Вот разве что знаменитые «царицынские баржи», о которых столько писано-говорено…
Когда Сталин руководил обороной Царицына (а также всеми делами гражданского управления), начальником штаба тамошнего военного округа был бывший полковник Носович, присланный на этот пост с мандатом Троцкого. Попутно, параллельно со своими официальными обязанностями, у Носовича была и вторая, совершенно неофициальная должность — он был одним из руководителей готовившего переворот белогвардейского подполья. На этой второй, потаенной, должности Носович, благодаря царившей до приезда Сталина неразберихе и бесконтрольности, увлеченно трудился добрых два месяца.
В конце концов чекисты его арестовали вместе с другими попавшими под подозрение. Узнав о неприятностях своего протеже, Троцкий добился его освобождения. Носовича выпустили: против него не было твердых улик, одни подозрения. Оказавшись на свободе, Носович, не будь дурак, решил более не искушать судьбу и дёрнул к белым.
Остальным не так везло. По приказу Сталина были расстреляны участники заговора — инженер Алексеев, два его сына, много бывших офицеров. Заговор реально существовал — об этом позже писал в своих мемуарах сам Носович. Кроме белых в нем были замешаны эсеры и все три иностранных консула, обретавшихся тогда в Царицыне: французский, американский и сербский.
Алексеев с сыновьями были заговорщиками реальными, как и некоторые из казнённых. Но какое-то их количество было все же ни в чем не замешано и под расстрел пошло по чистому подозрению…
Это и есть та знаменитая «царицынская баржа», о которой упоминается там и сям, как о доказательстве «зверств» Сталина.
Но тут есть свои примечательные нюансы. Даже публикаторы, упоенно предающиеся самой бездоказательной и яростной критике Сталина, никогда и нигде не приводили точную цифру расстрелянных понапрасну. Даже не пытались взять устраивающие их числа «с потолка» — и это во времена перестроечного словоблудия, когда нисколько не заботились ни о логике, ни об убедительности доказательств, сплошь и рядом высосанных из пальца.
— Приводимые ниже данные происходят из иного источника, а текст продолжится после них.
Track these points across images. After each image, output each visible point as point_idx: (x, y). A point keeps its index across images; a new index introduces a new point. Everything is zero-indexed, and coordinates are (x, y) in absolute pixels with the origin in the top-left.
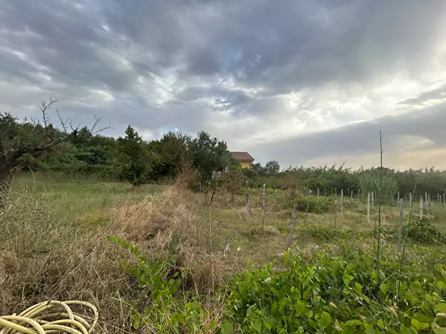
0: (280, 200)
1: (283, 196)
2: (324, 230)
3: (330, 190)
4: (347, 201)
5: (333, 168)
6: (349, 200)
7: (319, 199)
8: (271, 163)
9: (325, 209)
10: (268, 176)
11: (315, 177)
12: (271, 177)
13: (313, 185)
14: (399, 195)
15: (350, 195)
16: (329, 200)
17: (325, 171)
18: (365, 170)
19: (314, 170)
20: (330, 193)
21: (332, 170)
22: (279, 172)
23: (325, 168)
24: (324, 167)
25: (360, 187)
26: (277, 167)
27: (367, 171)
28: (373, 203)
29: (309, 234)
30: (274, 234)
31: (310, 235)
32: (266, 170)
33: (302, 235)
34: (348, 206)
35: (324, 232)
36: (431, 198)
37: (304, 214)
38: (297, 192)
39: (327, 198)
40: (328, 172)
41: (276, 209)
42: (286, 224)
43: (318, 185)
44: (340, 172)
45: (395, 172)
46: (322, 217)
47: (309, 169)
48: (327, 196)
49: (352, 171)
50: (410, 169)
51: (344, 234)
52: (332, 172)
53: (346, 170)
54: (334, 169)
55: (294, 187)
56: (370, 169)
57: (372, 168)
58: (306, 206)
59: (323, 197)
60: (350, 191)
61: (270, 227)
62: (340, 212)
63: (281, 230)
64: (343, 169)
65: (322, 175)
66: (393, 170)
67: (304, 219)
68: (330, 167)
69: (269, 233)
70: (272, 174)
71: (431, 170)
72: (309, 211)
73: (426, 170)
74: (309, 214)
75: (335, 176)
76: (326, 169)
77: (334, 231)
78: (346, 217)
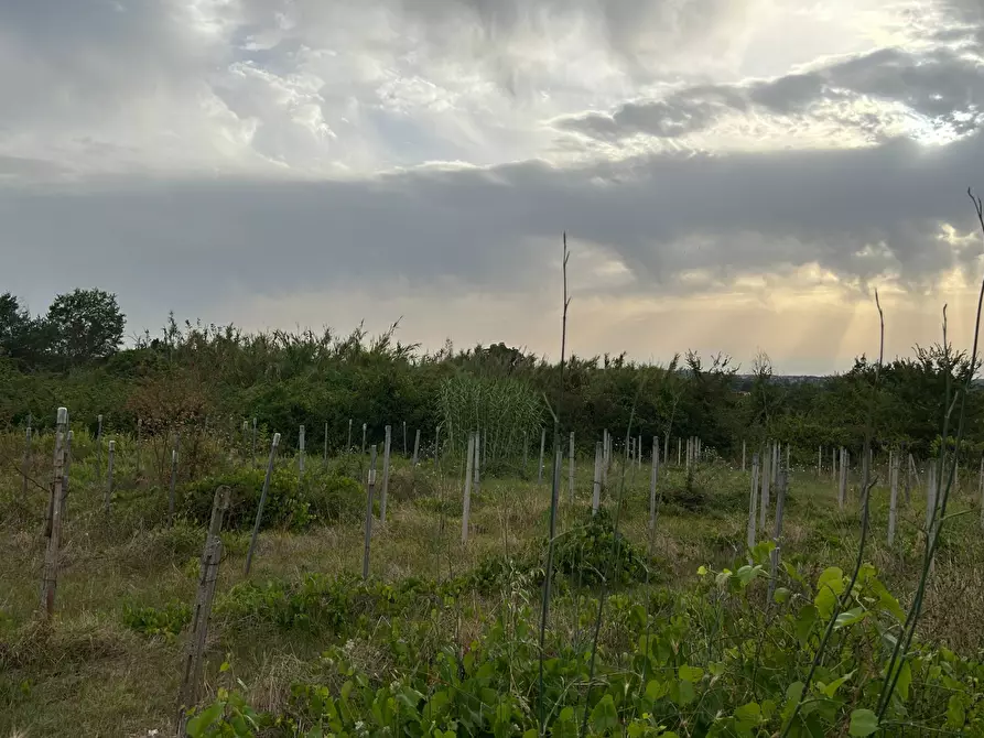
0: (130, 486)
1: (143, 468)
2: (326, 594)
3: (342, 428)
4: (401, 472)
5: (352, 339)
6: (408, 468)
7: (303, 467)
8: (80, 301)
9: (326, 510)
10: (60, 366)
11: (287, 375)
12: (76, 373)
13: (278, 410)
14: (543, 444)
15: (411, 450)
16: (342, 473)
17: (324, 352)
18: (456, 353)
19: (281, 346)
20: (344, 442)
21: (351, 350)
22: (122, 348)
23: (327, 338)
24: (320, 335)
25: (442, 418)
26: (110, 322)
27: (463, 357)
28: (477, 473)
29: (269, 619)
30: (106, 652)
31: (272, 625)
32: (46, 333)
33: (237, 630)
34: (404, 492)
35: (323, 602)
36: (614, 449)
37: (245, 538)
38: (212, 444)
39: (333, 464)
40: (337, 358)
41: (109, 531)
42: (165, 595)
43: (298, 411)
44: (378, 358)
45: (537, 363)
46: (315, 543)
47: (263, 339)
48: (333, 455)
49: (418, 355)
50: (574, 357)
51: (392, 601)
52: (352, 359)
53: (400, 350)
54: (358, 346)
55: (197, 419)
56: (472, 351)
57: (478, 349)
58: (251, 505)
59: (317, 463)
60: (412, 434)
61: (87, 620)
62: (379, 516)
63: (139, 624)
64: (392, 346)
65: (315, 370)
66: (532, 359)
67: (244, 562)
68: (344, 338)
69: (81, 652)
70: (80, 360)
71: (619, 361)
72: (265, 526)
73: (607, 363)
74: (262, 536)
75: (362, 376)
76: (331, 346)
77: (362, 590)
78: (399, 532)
Это неспроста. Напрашивается подозрение, что где-то в архивах все же значится точное количество безвинно казненных, оно, надо полагать, невелико, и любители сенсаций знали, что могут оказаться в неловком положении, высасывая цифры из пальца… Другого объяснения решительному нежеланию обойтись без цифр попросту нет.
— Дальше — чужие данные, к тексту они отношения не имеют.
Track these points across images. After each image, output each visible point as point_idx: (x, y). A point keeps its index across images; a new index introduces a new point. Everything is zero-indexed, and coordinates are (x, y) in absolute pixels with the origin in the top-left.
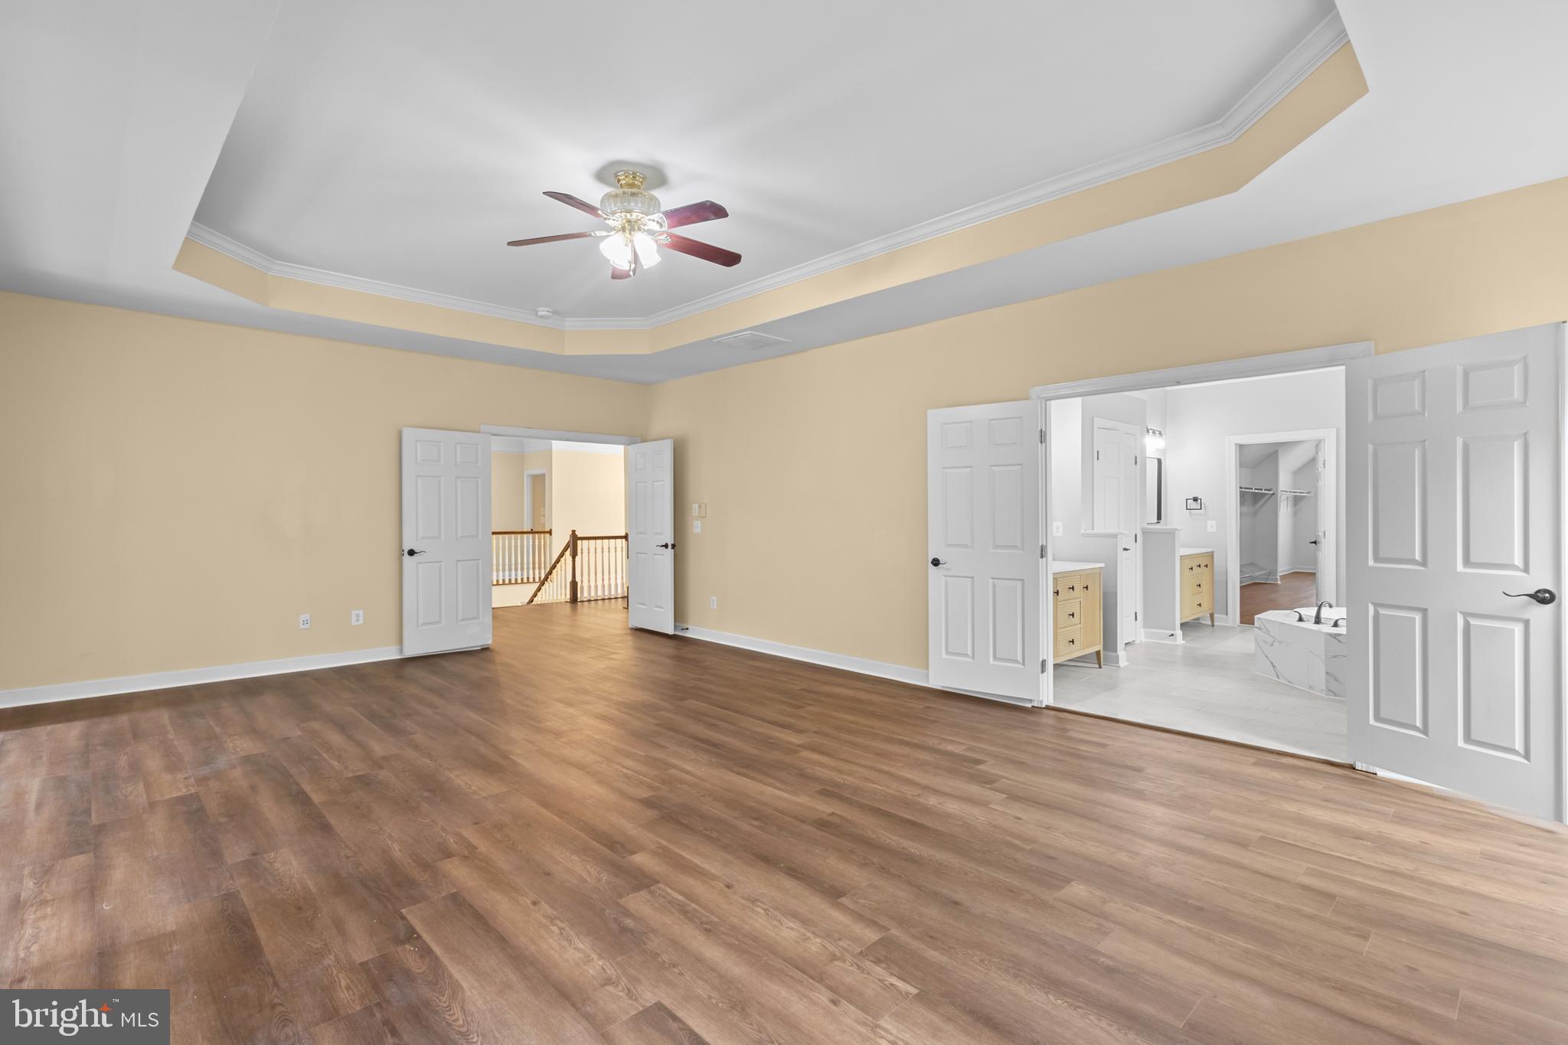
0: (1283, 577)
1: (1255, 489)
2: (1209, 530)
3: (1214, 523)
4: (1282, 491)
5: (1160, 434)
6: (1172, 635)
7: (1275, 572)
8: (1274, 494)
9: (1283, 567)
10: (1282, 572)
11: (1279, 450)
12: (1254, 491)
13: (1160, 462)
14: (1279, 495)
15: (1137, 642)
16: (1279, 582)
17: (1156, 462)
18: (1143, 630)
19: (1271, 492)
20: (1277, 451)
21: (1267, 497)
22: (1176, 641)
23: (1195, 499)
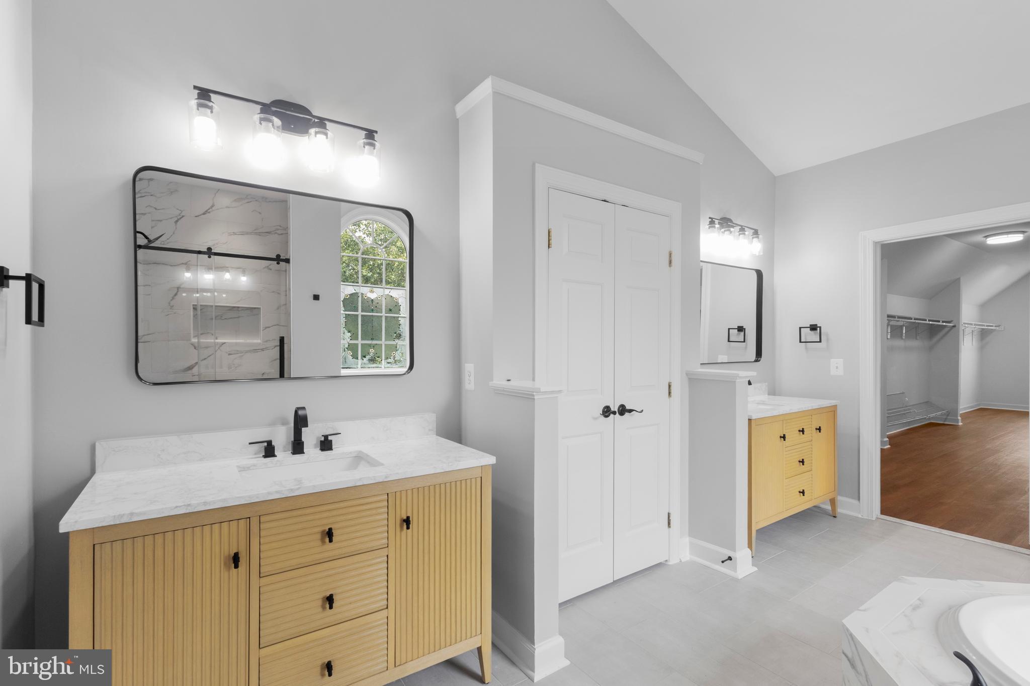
0: (965, 416)
1: (929, 321)
2: (833, 372)
3: (840, 362)
4: (965, 323)
5: (756, 233)
6: (730, 558)
7: (956, 411)
8: (954, 326)
9: (966, 402)
10: (965, 409)
11: (961, 278)
12: (927, 322)
13: (759, 274)
14: (962, 328)
15: (670, 563)
16: (960, 424)
17: (754, 276)
18: (687, 540)
19: (951, 325)
20: (959, 279)
21: (946, 329)
22: (735, 569)
23: (813, 328)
Что тут скажешь? Конечно, расстрел невиновных никого не красит. Однако нужно, никого не оправдывая, всё же понимать ситуацию. Шла война, вдобавок — гражданская, со своими специфическими правилами и законами. На любой подобной войне, в каком бы уголке света она ни происходила, были, есть и, полагаю, будут подобные безвинные жертвы. Существует некий «военный психоз», толкающий людей на необдуманные поступки вроде скорой расправы. Есть воспоминания, как в Англии во времена второй мировой волокли в каталажку безвинных хозяек домиков на побережье — кому-то бдительному показалось, что бельё на просушку они вывешивают «особым образом», подавая тем самым, дескать, сигналы немецким агентам, наблюдающим в бинокли с подводных лодок. Есть воспоминания, как в Польше во времена сентябрьского разгрома 1939-го толпа набросилась на человека, который… вытряхивал песок из сапог, колотя голенищами по земле. Он, дескать, подавал таким образом сигналы… немецким самолётам. Пока он не снял сапоги, самолетов не было, а как только он начал стучать голенищами по земле, самолеты и налетели. Шпион поганый!
В общем, у войны свои суровые законы. Оправдания им нет, но понимать эту жестокую закономерность необходимо.
Что любопытно, Носович в своих статьях, опубликованных тогда же в белоказачьем журнале «Донская война», дал Сталину не то что объективную, а самую комплиментарную характеристику. Дословно: «Надо отдать справедливость ему, что его энергии может позавидовать любой из администраторов, а способности применяться к делу и обстоятельствам следовало бы поучиться многим».
Это практически совпадает с оценкой Сталина, которую уже в наши дни дал профессор Гарвардского университета Адам Улам, автор капитальной книги «Большевики»: «У него было два ценных качества, необходимых политическому деятелю. Сталин умел учиться и обладал чувством времени. Он был типичным ленинцем, но без тех внутренних противоречий и следов западных социалистических традиций, которые до конца жизни преследовали Ленина».